= Cheek augmentation =

Cosmetic procedure intended to emphasize a person's cheeks

Cheek augmentation is a cosmetic surgical procedure that is intended to emphasize the cheeks on a person's face. To augment the cheeks, a plastic surgeon may place a solid implant over the cheekbone. Injections with the patients' own fat or an injectable filler are possible. Rarely, various cuts to the zygomatic bone (cheekbone) may be performed. Cheek augmentation is commonly combined with other procedures, such as a face lift or chin augmentation.

==Implants==
===Materials===
Cheek implants can be made of a variety of materials. The most common material is solid silicone. In addition, two popular options are high-density porous polyethylene, marketed as Medpor, and ePTFE (expanded polytetrafluoroethylene), better known as Gore-Tex. Both Medpor and ePTFE are inert substances, providing better integration with the underlying tissue and bone than solid silicone.
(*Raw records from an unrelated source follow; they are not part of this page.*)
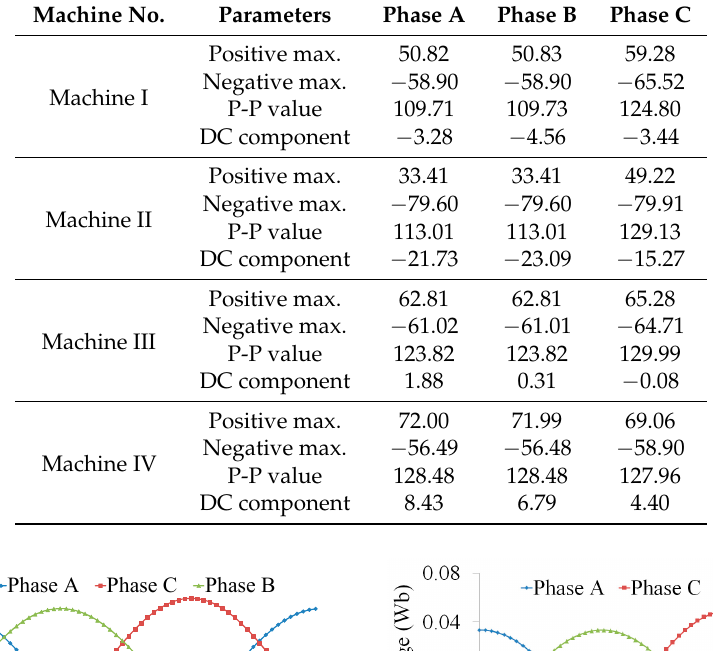
Table 3. No-load flux linkage values (mWb).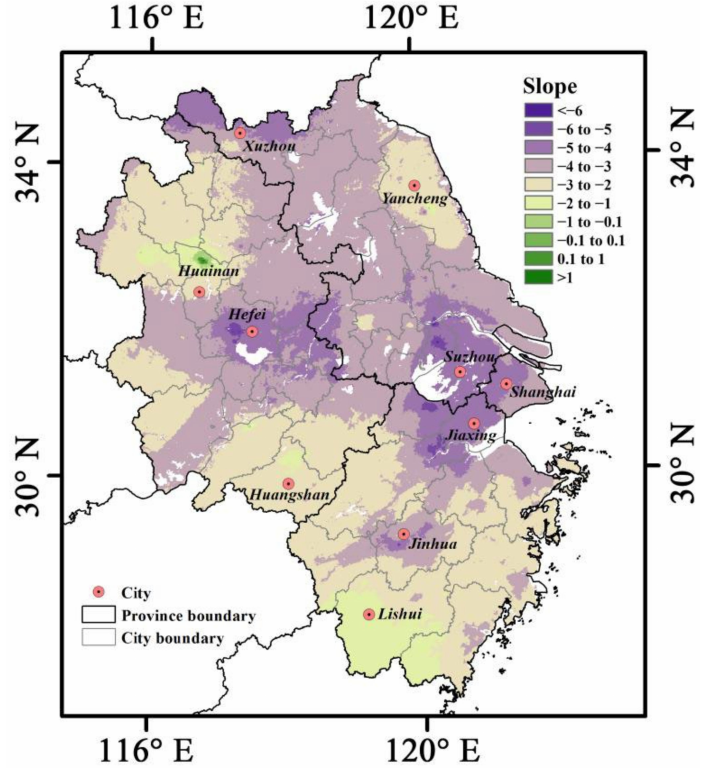
Figure 5. Trends in PM 2.5 concentrations in the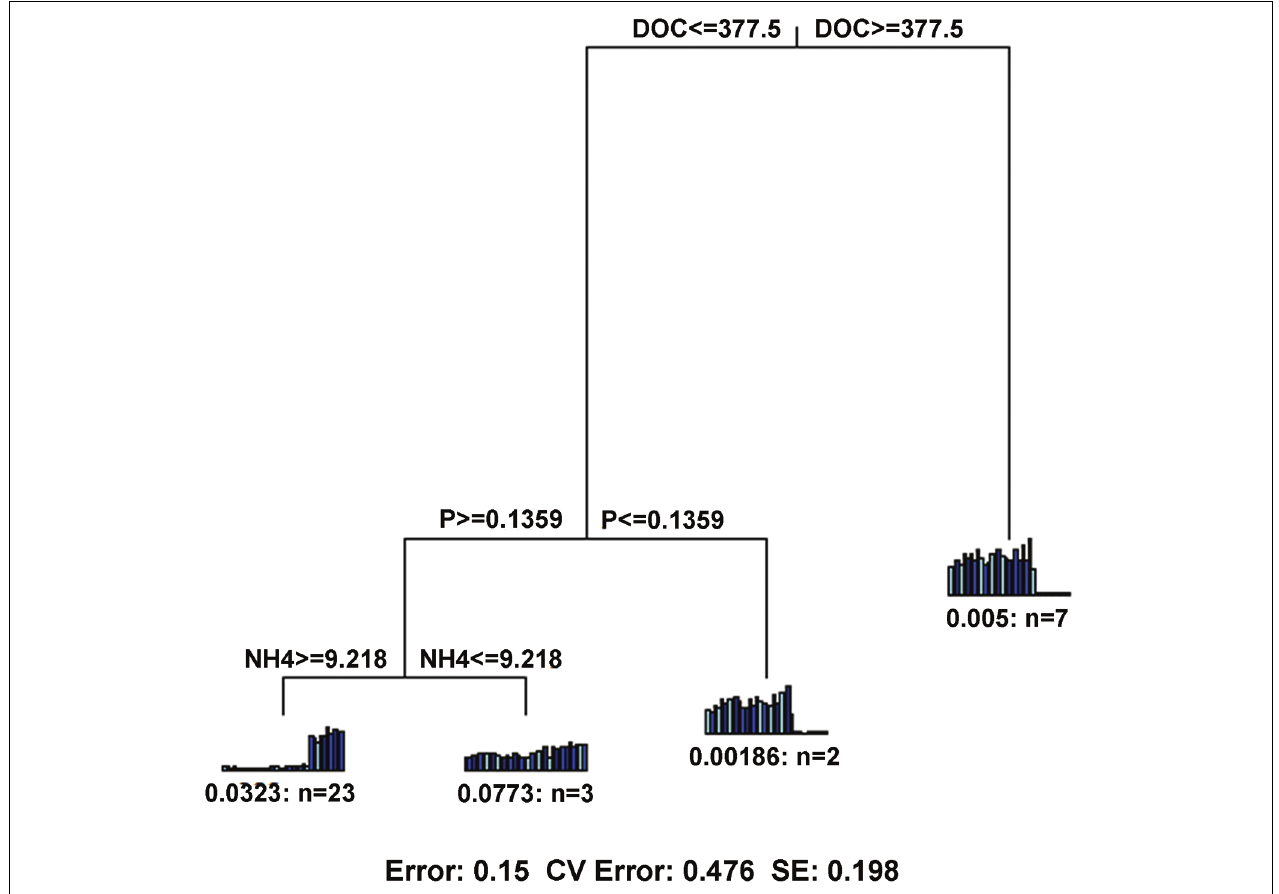
FIGURE 6 | Multivariate regression tree (MRT) showing the most important factor with microbial functional gene composition. DOC, dissolved organic carbon; NH4, ammonium; P, available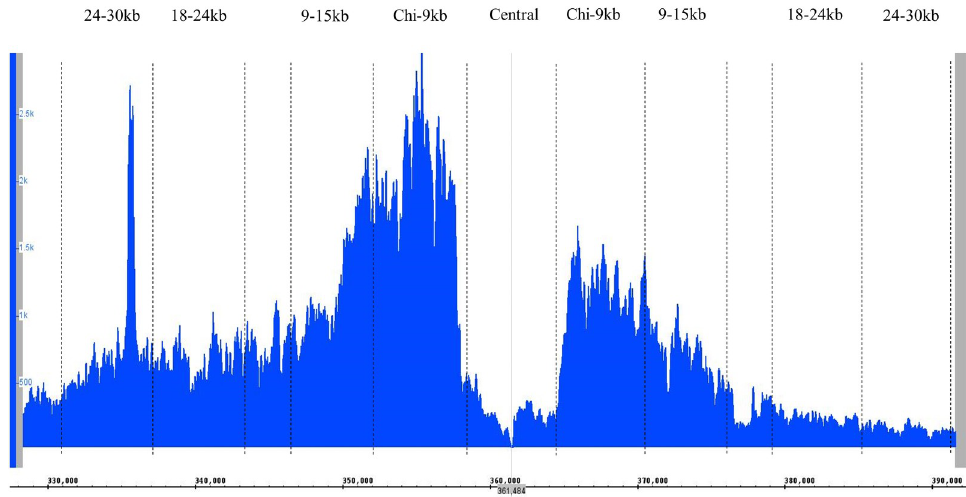
Fig 4. ChIP-Seq analysis on RecA loading in the 60kb DSB repairing region. ChIP-Seq analysis of DSB-dependent RecA loading in the lacZ region of strain DL5216 ( lacZ ::246bp palindrome, mhpA ::3xChi, lacZY ::3xChi) undergoing DSB repair. The 246 bp palindrome is located at 361268–361514 kb (marked by vertical grey line) on the map. The number of hits is depicted in blue. The NotI cutting sites are shown by black dashed lines and the resulting fragments are denoted at the top by their distances from the DSB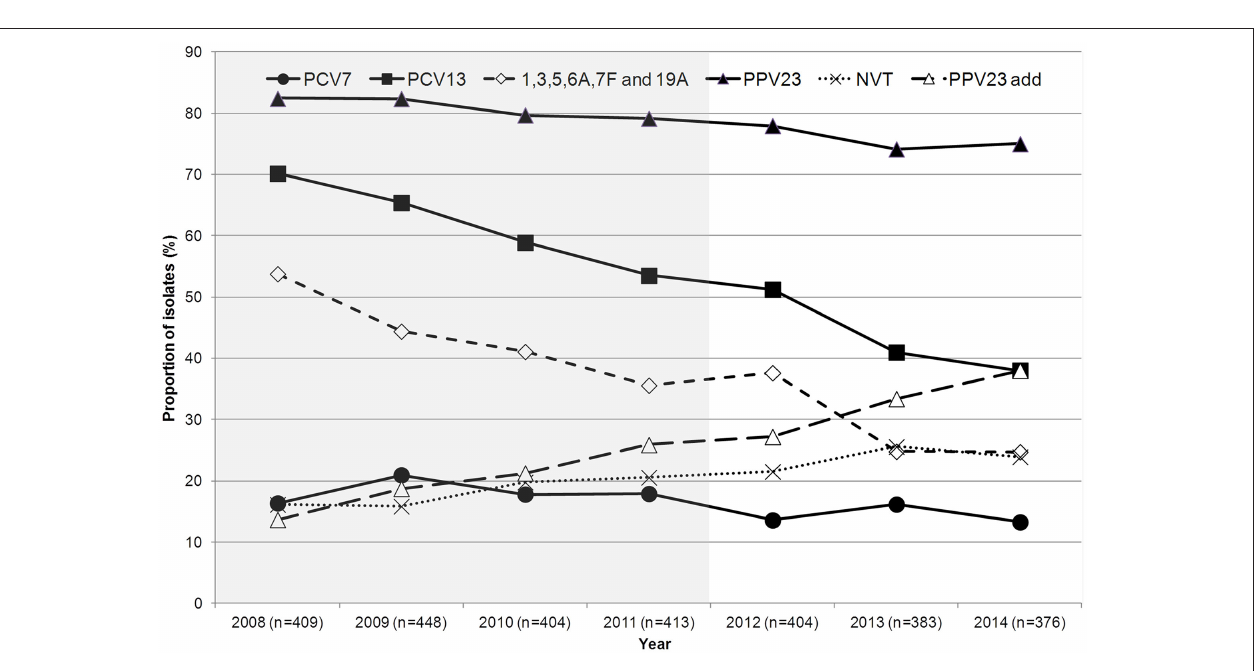
In contrast to these serotypes, there was no overall reduction of serotype 3. These results are concordant with other studies that failed to show a consistent reduction of serotype 3 among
However, in the case of Medpor, the implants' integration and ingrowth with the underlying tissue causes difficulty removing the implant if revisions are needed.

===Shapes===
There are three general shapes to cheek implants: malar, submalar, or combined. Malar implants, the most common shape, are placed directly on the cheekbones. The result is more projection to the cheekbones, providing a "higher" contour to the side of the face. In contrast, submalar implants are not placed on the cheekbones. They are intended to augment the midface, especially if the person has a gaunt or "sunken" appearance to this area. Combined implants or malar/submalar combination, are an extended implant intended to augment both the midface and the cheekbones.

===Incisions===
A surgeon will usually make an incision in the upper mouth near the top of the gum line and slide the implants into place. Another method is to make an external incision near the eye, but most patients do not choose this method since it can create a visible scar. However, the intraoral (inside the mouth) approach carries a higher risk of infection since the mouth contains more bacteria. Cheek implant surgery is usually performed under sedation or general anesthesia and take about one to two hours. Recovery from this surgery usually takes about ten days.

===Risks===
As with any surgery there is a risk of infection, postoperative bleeding, formation of a blood clot, and severe swelling. Asymmetry is a risk with all forms of cheek augmentation. This can occur due to uneven resorption, implant displacement, or shifting. This shift can happen due to swelling, trauma or scarring. Although a temporary loss of sensation is common, an extended loss of sensation can occur with any surgery, especially cosmetic plastic surgery.

==Fillers or injections==
Injections to the cheekbones to provide a less invasive and less expensive approach to cheek augmentation. A hyaluronic acid, such as Restylane or Juvederm, can be injected to the cheek area. Autologous fat is considered a "more permanent" option, but all are eventually completely resorbed.

==Zygomatic osteotomy==
A zygomatic "sandwich" osteotomy is far less common. The procedure is often indicated during reconstructive surgery for birth defects or traumatic injury. During this procedure, the zygoma, or cheekbone, is separated by bone cuts near the orbital rim and maxilla. The bone is then moved outward and a solid material, such as hydroxylapatite, is wedged in place to hold the new position of the zygoma.